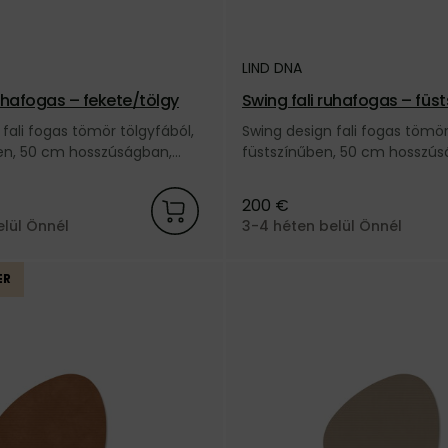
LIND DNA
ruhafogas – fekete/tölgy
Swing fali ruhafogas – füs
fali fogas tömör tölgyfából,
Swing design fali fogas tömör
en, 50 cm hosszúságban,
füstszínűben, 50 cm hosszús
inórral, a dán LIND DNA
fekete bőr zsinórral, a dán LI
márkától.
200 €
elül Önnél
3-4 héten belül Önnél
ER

——————

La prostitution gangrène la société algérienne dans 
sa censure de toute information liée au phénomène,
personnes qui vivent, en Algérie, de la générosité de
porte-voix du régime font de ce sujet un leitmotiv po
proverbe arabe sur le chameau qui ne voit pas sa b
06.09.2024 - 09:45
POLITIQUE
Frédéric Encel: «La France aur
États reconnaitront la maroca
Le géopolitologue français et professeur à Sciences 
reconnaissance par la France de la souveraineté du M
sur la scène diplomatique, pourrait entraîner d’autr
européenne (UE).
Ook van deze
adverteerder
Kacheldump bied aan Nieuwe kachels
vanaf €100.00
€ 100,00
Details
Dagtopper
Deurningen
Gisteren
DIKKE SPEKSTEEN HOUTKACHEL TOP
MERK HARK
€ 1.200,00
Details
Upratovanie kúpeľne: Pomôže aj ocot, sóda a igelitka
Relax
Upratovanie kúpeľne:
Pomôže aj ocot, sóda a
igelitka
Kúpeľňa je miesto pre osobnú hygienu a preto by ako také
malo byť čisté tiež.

——————

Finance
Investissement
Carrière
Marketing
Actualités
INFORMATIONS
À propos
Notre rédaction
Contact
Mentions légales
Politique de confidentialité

——————

Determine how many lines in the listing include the string "igelitka", and answer with that number alone.

2